# EXERCISE MATERIAL
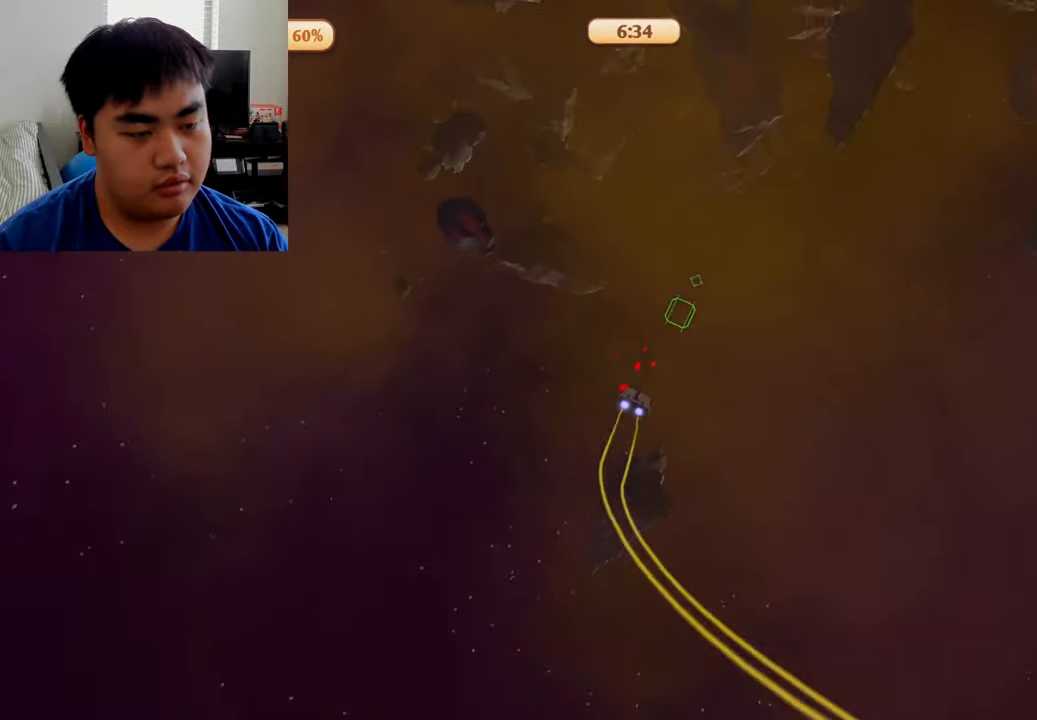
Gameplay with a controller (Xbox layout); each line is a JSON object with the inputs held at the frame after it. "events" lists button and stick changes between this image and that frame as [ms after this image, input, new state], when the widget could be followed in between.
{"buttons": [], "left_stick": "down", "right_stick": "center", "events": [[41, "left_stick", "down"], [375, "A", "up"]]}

* * *

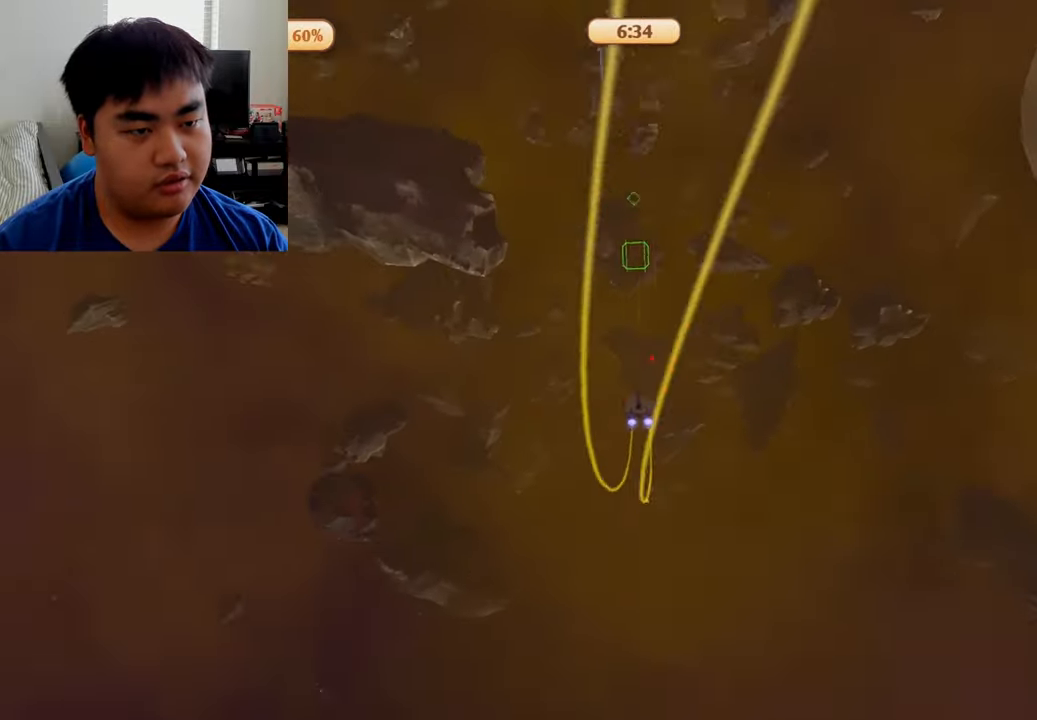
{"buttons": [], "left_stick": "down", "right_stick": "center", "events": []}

# WORK ORDER
Return every line in the records that includes the string "center".

# TASK SOLUTION
{"buttons": [], "left_stick": "down", "right_stick": "center", "events": [[41, "left_stick", "down"], [375, "A", "up"]]}
{"buttons": [], "left_stick": "down", "right_stick": "center", "events": []}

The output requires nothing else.